_Records provided_
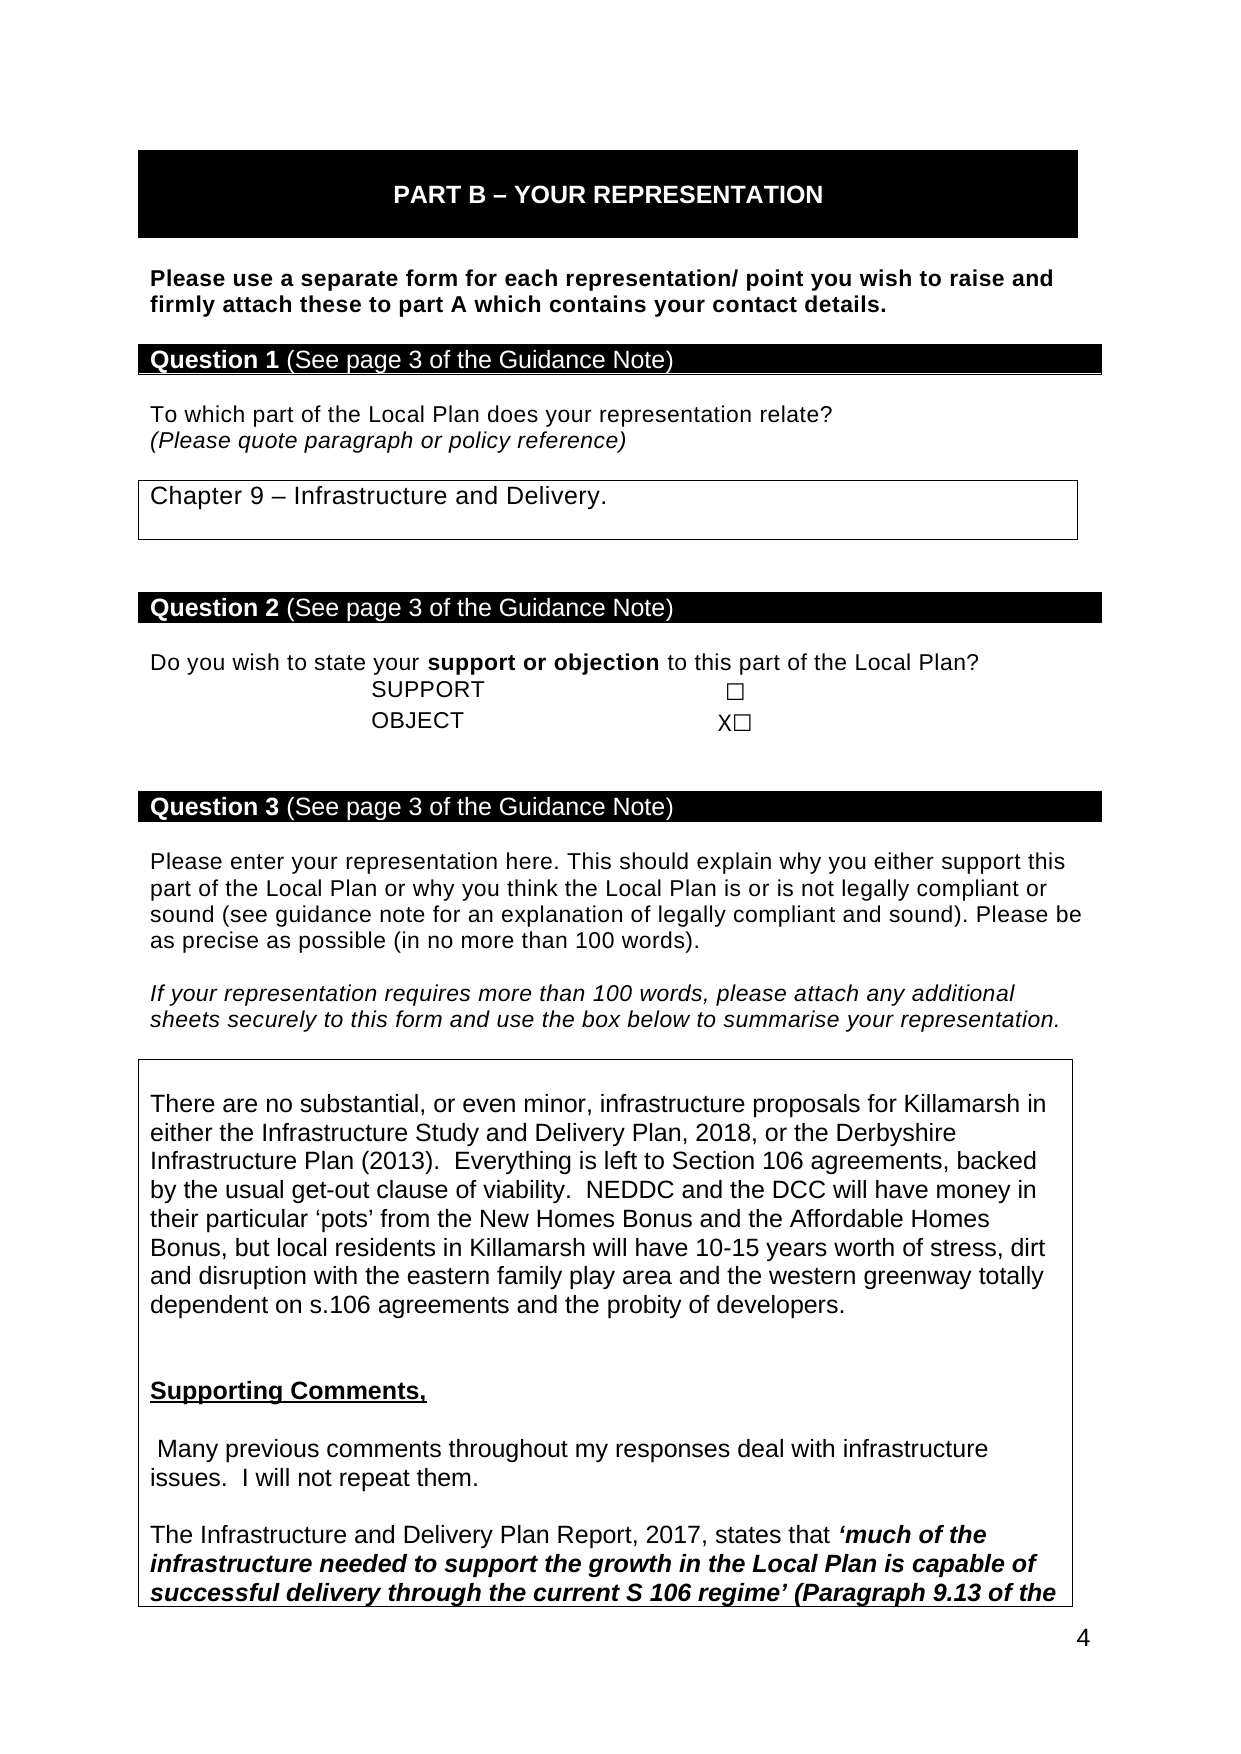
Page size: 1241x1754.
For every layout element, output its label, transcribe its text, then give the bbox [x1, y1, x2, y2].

table_header ☐ [608, 676, 862, 707]
text Please enter your representation here. This should explain why you either support this part of the Local Plan or why you think the Local Plan is or is not legally compliant or sound (see guidance note for an explanation of legally compliant and sound). Please be as precise as possible (in no more than 100 words). [150, 848, 1090, 953]
text To which part of the Local Plan does your representation relate? [150, 401, 1090, 427]
table_header Chapter 9 – Infrastructure and Delivery. [139, 481, 1077, 538]
table_cell OBJECT [360, 707, 608, 738]
table_header SUPPORT [360, 676, 608, 707]
text If your representation requires more than 100 words, please attach any additional sheets securely to this form and use the box below to summarise your representation. [150, 980, 1090, 1033]
table_header Question 2 (See page 3 of the Guidance Note) [139, 593, 1101, 622]
table_cell X☐ [608, 707, 862, 738]
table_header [139, 1060, 1072, 1606]
table_header Question 1 (See page 3 of the Guidance Note) [139, 345, 1101, 373]
table_header Question 3 (See page 3 of the Guidance Note) [139, 792, 1101, 821]
text (Please quote paragraph or policy reference) [150, 427, 1090, 453]
text Please use a separate form for each representation/ point you wish to raise and firmly attach these to part A which contains your contact details. [150, 264, 1090, 317]
table_header PART B – YOUR REPRESENTATION [139, 151, 1077, 237]
text Do you wish to state your support or objection to this part of the Local Plan? [150, 649, 1090, 676]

_Job item_
Word for word, set down each record shown above, omitting the pictures.

_Finished exercise_
Page size: 1241x1754.
For every layout element, output its label, transcribe its text, then give the bbox [x1, y1, x2, y2].

table_header ☐ [608, 676, 862, 707]
text Please enter your representation here. This should explain why you either support this part of the Local Plan or why you think the Local Plan is or is not legally compliant or sound (see guidance note for an explanation of legally compliant and sound). Please be as precise as possible (in no more than 100 words). [150, 848, 1090, 953]
text To which part of the Local Plan does your representation relate? [150, 401, 1090, 427]
table_header Chapter 9 – Infrastructure and Delivery. [139, 481, 1077, 538]
table_cell OBJECT [360, 707, 608, 738]
table_header SUPPORT [360, 676, 608, 707]
text If your representation requires more than 100 words, please attach any additional sheets securely to this form and use the box below to summarise your representation. [150, 980, 1090, 1033]
table_header Question 2 (See page 3 of the Guidance Note) [139, 593, 1101, 622]
table_cell X☐ [608, 707, 862, 738]
table_header [139, 1060, 1072, 1606]
table_header Question 1 (See page 3 of the Guidance Note) [139, 345, 1101, 373]
table_header Question 3 (See page 3 of the Guidance Note) [139, 792, 1101, 821]
text (Please quote paragraph or policy reference) [150, 427, 1090, 453]
text Please use a separate form for each representation/ point you wish to raise and firmly attach these to part A which contains your contact details. [150, 264, 1090, 317]
table_header PART B – YOUR REPRESENTATION [139, 151, 1077, 237]
text Do you wish to state your support or objection to this part of the Local Plan? [150, 649, 1090, 676]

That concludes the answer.